[Selected passage — start]
BERLIN, GERMANY -- June 15, 2004 -- Infliximab (Remicade) is an effective treatment for addressing both psoriatic plaques and joint disease in psoriatic arthritis, say researchers.

Principal investigator Arthur Kavanaugh, MD, professor of medicine and director of the center for innovative therapy in the division of rheumatology, allergy, and immunology at the University of California-San Diego in San Diego, California, presented study findings here June 12th at the European Congress of Rheumatology. He said, "Patients who had had a suboptimal response to other therapies responded to infliximab." Dr. Kavanaugh added, "Both components of the disease responded to treatment."

Following up on the Infliximab Multinational Psoriatic Arthritis Controlled Trial (IMPACT), Dr. Kavanaugh and coinvestigators undertook IMPACT2 and sought to confirm the efficacy and safety of infliximab treatment in a large cohort of patients.

They recruited 200 patients, median age 47 years, who had had psoriatic arthritis for at least 6 months and who had had a suboptimal response to treatment. Patients who used nonsteroidal anti-inflammatory drugs (NSAIDs) or disease-modifying antirheumatic drugs (DMARDs) were eligible for enrollment in the study.

Eligible patients had 5 or more swollen joints and 5 or more tender joints, a psoriatic target skin lesion of at least 2 cm in diameter, and either serum C-reactive protein (CRP) levels of at least 1.5 mg/dL or morning stiffness lasting 45 or more minutes. Patients who were taking methotrexate, NSAIDs, or low-dose corticosteroids were permitted to continue these therapies at stable doses.
[Selected passage — finish]
Brief 1: According to the infliximab report, how many patients were recruited for IMPACT2?
Brief 2: Reproduce the infliximab report from "BERLIN, GERMANY -- June" up to and including "arthritis, say researchers.".
[Data section — start]
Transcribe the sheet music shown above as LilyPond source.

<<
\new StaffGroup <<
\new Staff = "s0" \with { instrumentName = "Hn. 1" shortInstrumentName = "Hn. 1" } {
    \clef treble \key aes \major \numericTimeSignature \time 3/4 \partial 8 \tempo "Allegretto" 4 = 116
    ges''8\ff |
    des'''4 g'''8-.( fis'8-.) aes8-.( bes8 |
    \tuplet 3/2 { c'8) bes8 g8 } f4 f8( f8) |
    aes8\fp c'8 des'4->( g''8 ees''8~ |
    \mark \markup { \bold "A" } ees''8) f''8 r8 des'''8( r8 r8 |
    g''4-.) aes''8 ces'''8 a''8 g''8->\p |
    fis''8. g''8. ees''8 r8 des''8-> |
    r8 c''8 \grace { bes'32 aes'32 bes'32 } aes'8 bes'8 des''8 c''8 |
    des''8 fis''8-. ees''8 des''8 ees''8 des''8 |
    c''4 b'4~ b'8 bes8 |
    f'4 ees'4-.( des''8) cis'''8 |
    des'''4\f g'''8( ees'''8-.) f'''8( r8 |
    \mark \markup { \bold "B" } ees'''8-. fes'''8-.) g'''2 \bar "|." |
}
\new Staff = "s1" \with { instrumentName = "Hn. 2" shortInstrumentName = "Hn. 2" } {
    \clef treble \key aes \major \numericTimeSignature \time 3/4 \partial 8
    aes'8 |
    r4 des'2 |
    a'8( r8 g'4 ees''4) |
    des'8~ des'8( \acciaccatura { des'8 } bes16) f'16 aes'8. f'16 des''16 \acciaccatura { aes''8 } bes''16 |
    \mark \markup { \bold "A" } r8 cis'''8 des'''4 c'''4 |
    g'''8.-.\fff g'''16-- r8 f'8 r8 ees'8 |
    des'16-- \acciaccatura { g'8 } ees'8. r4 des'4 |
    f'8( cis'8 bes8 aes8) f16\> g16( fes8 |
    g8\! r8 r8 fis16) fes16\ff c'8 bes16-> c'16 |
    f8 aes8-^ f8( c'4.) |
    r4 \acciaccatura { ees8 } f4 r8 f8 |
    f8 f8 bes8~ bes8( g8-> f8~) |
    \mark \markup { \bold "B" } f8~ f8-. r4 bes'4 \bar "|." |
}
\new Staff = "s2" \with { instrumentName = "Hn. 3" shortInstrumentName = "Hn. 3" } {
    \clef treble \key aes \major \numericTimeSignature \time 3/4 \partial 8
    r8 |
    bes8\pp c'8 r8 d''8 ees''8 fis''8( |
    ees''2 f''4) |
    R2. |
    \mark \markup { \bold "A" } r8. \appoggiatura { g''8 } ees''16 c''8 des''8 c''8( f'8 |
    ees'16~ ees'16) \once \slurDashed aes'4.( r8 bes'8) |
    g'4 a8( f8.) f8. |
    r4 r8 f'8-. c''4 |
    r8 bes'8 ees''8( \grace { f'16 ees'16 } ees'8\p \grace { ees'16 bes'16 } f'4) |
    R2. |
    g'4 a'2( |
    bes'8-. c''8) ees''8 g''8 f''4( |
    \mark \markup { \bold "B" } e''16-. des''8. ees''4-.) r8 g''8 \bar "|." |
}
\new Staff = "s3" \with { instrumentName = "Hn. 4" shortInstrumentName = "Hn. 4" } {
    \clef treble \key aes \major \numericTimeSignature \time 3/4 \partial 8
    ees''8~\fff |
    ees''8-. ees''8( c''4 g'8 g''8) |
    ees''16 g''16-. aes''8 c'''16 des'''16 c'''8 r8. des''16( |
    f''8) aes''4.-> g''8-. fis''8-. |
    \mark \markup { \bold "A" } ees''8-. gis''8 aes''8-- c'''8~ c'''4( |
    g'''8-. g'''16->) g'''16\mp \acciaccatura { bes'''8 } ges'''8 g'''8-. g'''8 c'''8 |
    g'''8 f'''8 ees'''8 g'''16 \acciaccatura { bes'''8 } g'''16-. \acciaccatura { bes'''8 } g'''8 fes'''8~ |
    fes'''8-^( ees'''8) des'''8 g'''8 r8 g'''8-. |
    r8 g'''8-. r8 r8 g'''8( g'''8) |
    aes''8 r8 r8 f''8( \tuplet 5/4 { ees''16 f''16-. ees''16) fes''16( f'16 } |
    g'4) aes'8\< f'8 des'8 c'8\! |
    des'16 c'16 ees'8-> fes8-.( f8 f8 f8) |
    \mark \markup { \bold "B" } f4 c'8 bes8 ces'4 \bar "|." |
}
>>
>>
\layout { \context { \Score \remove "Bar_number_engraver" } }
[Data section — finish]
Expected answer 1: 200 patients.

Expected answer 2:
BERLIN, GERMANY -- June 15, 2004 -- Infliximab (Remicade) is an effective treatment for addressing both psoriatic plaques and joint disease in psoriatic arthritis, say researchers.